● Problem statement:
For this task, output every entry below exactly and omit the pictures.

● Provided data:
━━━━━━━━
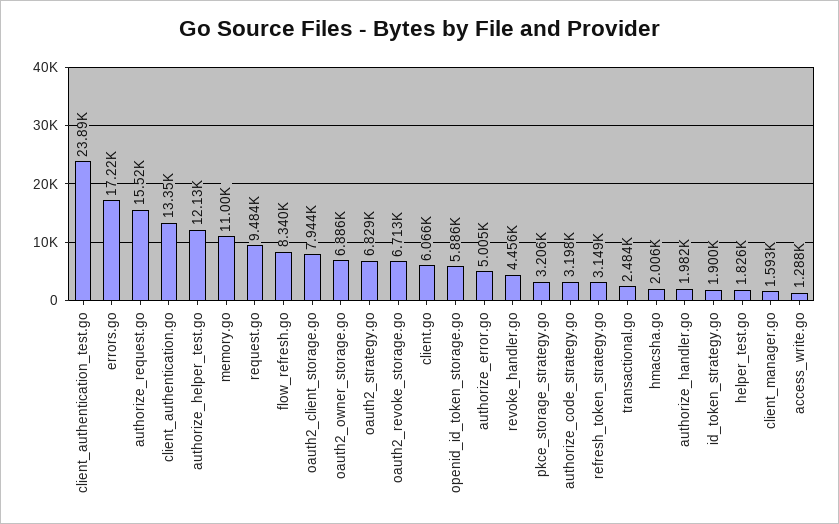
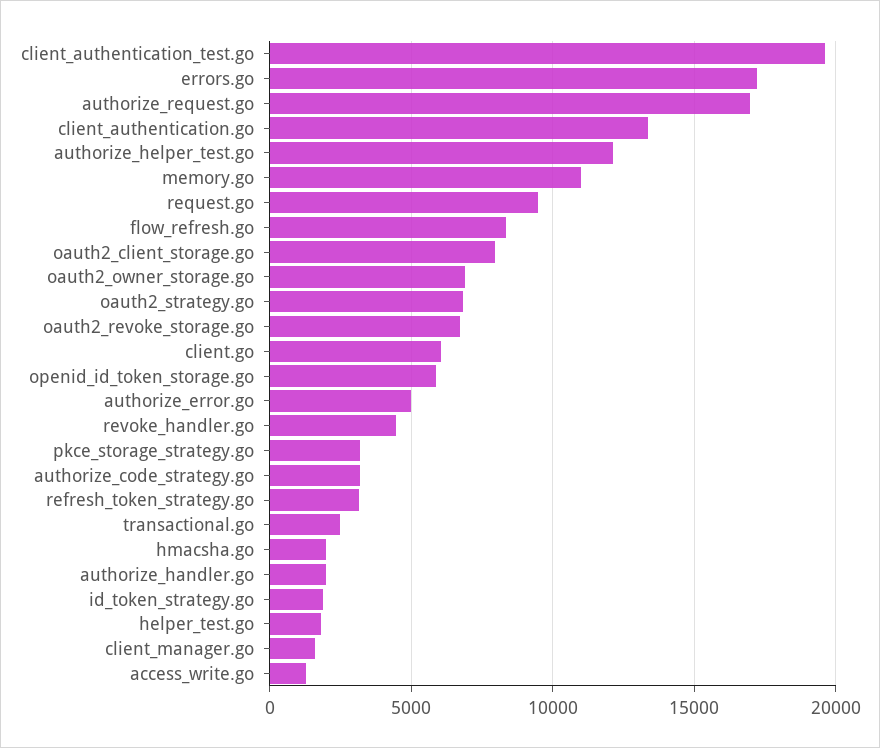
  {
-   "client_authentication_test.go": 23890,
+   "client_authentication_test.go": 19500,
    "errors.go": 17220,
-   "authorize_request.go": 15520,
+   "authorize_request.go": 17000,
    "client_authentication.go": 13350,
    "authorize_helper_test.go": 12130,
    "memory.go": 11000,
    "request.go": 9484,
    "flow_refresh.go": 8340,
    "oauth2_client_storage.go": 7944,
    "oauth2_owner_storage.go": 6886,
    "oauth2_strategy.go": 6829,
    "oauth2_revoke_storage.go": 6713,
    "client.go": 6066,
    "openid_id_token_storage.go": 5886,
    "authorize_error.go": 5005,
    "revoke_handler.go": 4456,
    "pkce_storage_strategy.go": 3206,
    "authorize_code_strategy.go": 3198,
    "refresh_token_strategy.go": 3149,
    "transactional.go": 2484,
    "hmacsha.go": 2006,
    "authorize_handler.go": 1982,
    "id_token_strategy.go": 1900,
    "helper_test.go": 1826,
    "client_manager.go": 1593,
    "access_write.go": 1288
  }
━━━━━━━━
● Reply:
  {
-   "client_authentication_test.go": 23890,
+   "client_authentication_test.go": 19500,
    "errors.go": 17220,
-   "authorize_request.go": 15520,
+   "authorize_request.go": 17000,
    "client_authentication.go": 13350,
    "authorize_helper_test.go": 12130,
    "memory.go": 11000,
    "request.go": 9484,
    "flow_refresh.go": 8340,
    "oauth2_client_storage.go": 7944,
    "oauth2_owner_storage.go": 6886,
    "oauth2_strategy.go": 6829,
    "oauth2_revoke_storage.go": 6713,
    "client.go": 6066,
    "openid_id_token_storage.go": 5886,
    "authorize_error.go": 5005,
    "revoke_handler.go": 4456,
    "pkce_storage_strategy.go": 3206,
    "authorize_code_strategy.go": 3198,
    "refresh_token_strategy.go": 3149,
    "transactional.go": 2484,
    "hmacsha.go": 2006,
    "authorize_handler.go": 1982,
    "id_token_strategy.go": 1900,
    "helper_test.go": 1826,
    "client_manager.go": 1593,
    "access_write.go": 1288
  }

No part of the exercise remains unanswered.